* _Lesetext_:
^^^^^^^^
Andrzej Stasiuk: "Hinter der Blechwand"
Melancholisch
gefärbter Roman einer harten Welt
"Hinter der Blechwand" ist ein sehr eigensinniger, origineller,
hochliterarischer Roman, der sich eines Sujets oder einer Kulisse
bedient, die man anhand der feinen Prosa Andrzej Stasiuks zuerst gar
nicht erwarten würde.
Wladek und Pawel sind zwei zufällig aneinander geratene
Männer, die sich aus verschiedenen Gründen brauchen
und ergänzen. Sie klappern in Pawels altem Fiat Ducato die
diversen Schwarzmärkte und Basare in Südosteuropa ab,
hauptsächlich in der Region Slowakei, Polen, Ukraine und
Ungarn. Dort verkaufen sie die billige gefälschte oder auch
gebrauchte Ware.
"Im Herbst sieht man, dass die Stadt stirbt. Diejenigen, die
fliehen wollen, sind schon lange geflohen. In der
Abenddämmerung hängt der Gestank brennender
Blätter. Der Rauch vermischt sich mit Nebel und
verhüllt die Außenbezirke. Die Lichter werden
gelblich und fahl ..."
Wunderbar melancholisch gefärbte Sätze,
präzise und perfekt komponierte Prosa lassen immer wieder
vergessen, dass dieser Roman eine Übersetzung ist. Ein
Riesenlob an die Übersetzerin Renate Schmidgall an dieser
Stelle.
^^^^^^^^
* _Erfasste Informationen_:
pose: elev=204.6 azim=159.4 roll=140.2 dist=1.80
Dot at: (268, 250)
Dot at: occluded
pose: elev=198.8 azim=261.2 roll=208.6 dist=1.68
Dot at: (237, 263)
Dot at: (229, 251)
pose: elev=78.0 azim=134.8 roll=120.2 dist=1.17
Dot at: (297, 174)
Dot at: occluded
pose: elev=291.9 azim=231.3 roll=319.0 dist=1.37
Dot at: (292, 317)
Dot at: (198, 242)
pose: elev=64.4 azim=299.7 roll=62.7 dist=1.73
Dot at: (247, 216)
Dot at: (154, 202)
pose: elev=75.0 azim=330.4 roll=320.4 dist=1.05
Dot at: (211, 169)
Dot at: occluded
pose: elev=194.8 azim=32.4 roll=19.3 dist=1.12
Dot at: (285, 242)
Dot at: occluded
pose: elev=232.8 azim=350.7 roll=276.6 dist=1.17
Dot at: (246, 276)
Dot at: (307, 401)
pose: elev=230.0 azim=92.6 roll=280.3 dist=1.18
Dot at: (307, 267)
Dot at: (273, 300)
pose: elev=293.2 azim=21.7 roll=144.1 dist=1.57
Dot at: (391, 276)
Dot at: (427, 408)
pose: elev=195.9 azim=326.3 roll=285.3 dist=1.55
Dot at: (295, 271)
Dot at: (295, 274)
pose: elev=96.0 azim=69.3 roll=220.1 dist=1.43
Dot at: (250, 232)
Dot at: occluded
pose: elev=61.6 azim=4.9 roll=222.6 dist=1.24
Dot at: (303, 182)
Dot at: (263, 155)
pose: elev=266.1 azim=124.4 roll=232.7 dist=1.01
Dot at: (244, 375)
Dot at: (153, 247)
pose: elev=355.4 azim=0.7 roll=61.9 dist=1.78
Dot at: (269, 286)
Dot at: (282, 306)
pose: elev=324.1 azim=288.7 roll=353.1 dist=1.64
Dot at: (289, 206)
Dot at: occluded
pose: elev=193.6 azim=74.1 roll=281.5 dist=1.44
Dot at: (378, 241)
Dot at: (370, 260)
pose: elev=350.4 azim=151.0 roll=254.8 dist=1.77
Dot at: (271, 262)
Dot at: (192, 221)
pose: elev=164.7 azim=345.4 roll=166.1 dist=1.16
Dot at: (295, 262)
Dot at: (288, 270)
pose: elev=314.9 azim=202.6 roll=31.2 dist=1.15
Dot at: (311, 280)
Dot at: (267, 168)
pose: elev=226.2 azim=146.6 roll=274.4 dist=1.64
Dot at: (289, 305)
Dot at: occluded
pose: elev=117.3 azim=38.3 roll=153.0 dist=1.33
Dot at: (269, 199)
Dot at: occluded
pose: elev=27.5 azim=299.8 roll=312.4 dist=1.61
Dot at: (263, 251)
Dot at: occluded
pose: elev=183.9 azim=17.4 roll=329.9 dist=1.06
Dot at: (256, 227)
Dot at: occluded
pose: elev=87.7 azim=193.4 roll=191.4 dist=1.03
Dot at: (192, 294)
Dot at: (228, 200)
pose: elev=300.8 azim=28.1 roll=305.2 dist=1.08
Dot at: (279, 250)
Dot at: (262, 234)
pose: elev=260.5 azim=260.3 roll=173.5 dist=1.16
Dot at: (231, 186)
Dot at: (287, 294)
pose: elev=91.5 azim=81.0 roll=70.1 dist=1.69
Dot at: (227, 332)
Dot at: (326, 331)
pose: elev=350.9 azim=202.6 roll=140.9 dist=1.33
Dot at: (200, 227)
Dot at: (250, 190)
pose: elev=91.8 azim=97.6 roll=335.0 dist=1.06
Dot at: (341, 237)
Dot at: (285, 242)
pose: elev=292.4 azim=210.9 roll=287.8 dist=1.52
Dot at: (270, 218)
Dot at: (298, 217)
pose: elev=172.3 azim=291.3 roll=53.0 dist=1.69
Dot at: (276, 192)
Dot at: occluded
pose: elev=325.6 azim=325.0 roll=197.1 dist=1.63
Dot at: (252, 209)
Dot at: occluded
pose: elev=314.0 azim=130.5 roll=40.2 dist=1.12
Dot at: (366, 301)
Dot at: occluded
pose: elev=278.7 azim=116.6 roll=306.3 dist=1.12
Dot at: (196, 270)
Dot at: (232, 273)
^^^^^^^^
* _Aufgaben und Übungen_:
• A. Wiederhole wortgetreu den Abschnitt aus dem Lesetext, beginnend bei "Wladek und Pawel" und endend bei "gebrauchte Ware.".
• B. Beantworte anhand des Lesetexts diese Fragen:
(i) In welchem Fahrzeug fahren Wladek und Pawel die Märkte ab?
(ii) In welcher Jahreszeit sieht man laut dem Zitat, dass die Stadt stirbt?
(iii) Wer hat den Roman übersetzt?
Die Einträge werden hier nicht gebraucht.

* _Die Antworten_:
• A.
Wladek und Pawel sind zwei zufällig aneinander geratene
Männer, die sich aus verschiedenen Gründen brauchen
und ergänzen. Sie klappern in Pawels altem Fiat Ducato die
diversen Schwarzmärkte und Basare in Südosteuropa ab,
hauptsächlich in der Region Slowakei, Polen, Ukraine und
Ungarn. Dort verkaufen sie die billige gefälschte oder auch
gebrauchte Ware.

• B.
(i) In Pawels altem Fiat Ducato.
(ii) Im Herbst.
(iii) Renate Schmidgall.